Brief: From the listing below, copy every line with the word "wire".

Provided data:
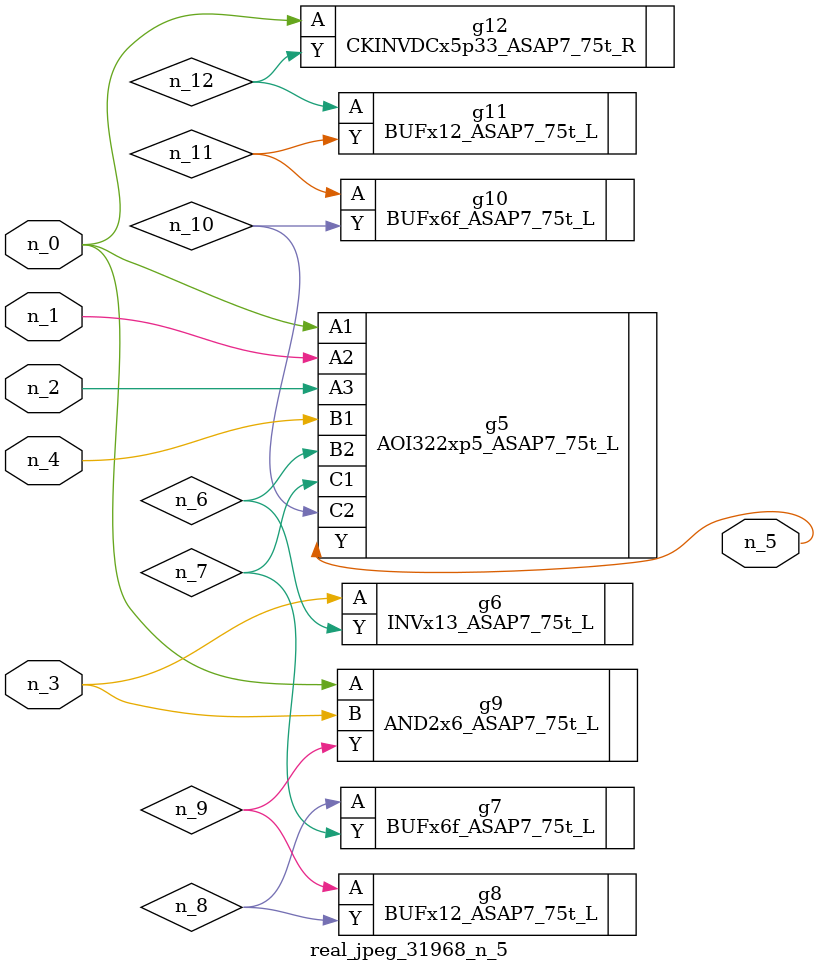
<source format=v>
module real_jpeg_31968_n_5 (n_4, n_0, n_1, n_2, n_3, n_5);

input n_4;
input n_0;
input n_1;
input n_2;
input n_3;

output n_5;

wire n_12;
wire n_8;
wire n_11;
wire n_6;
wire n_7;
wire n_10;
wire n_9;

AOI322xp5_ASAP7_75t_L g5 ( 
.A1(n_0),
.A2(n_1),
.A3(n_2),
.B1(n_4),
.B2(n_6),
.C1(n_7),
.C2(n_10),
.Y(n_5)
);

AND2x6_ASAP7_75t_L g9 ( 
.A(n_0),
.B(n_3),
.Y(n_9)
);

CKINVDCx5p33_ASAP7_75t_R g12 ( 
.A(n_0),
.Y(n_12)
);

INVx13_ASAP7_75t_L g6 ( 
.A(n_3),
.Y(n_6)
);

BUFx6f_ASAP7_75t_L g7 ( 
.A(n_8),
.Y(n_7)
);

BUFx12_ASAP7_75t_L g8 ( 
.A(n_9),
.Y(n_8)
);

BUFx6f_ASAP7_75t_L g10 ( 
.A(n_11),
.Y(n_10)
);

BUFx12_ASAP7_75t_L g11 ( 
.A(n_12),
.Y(n_11)
);


endmodule
</source>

Response:
wire n_12;
wire n_8;
wire n_11;
wire n_6;
wire n_7;
wire n_10;
wire n_9;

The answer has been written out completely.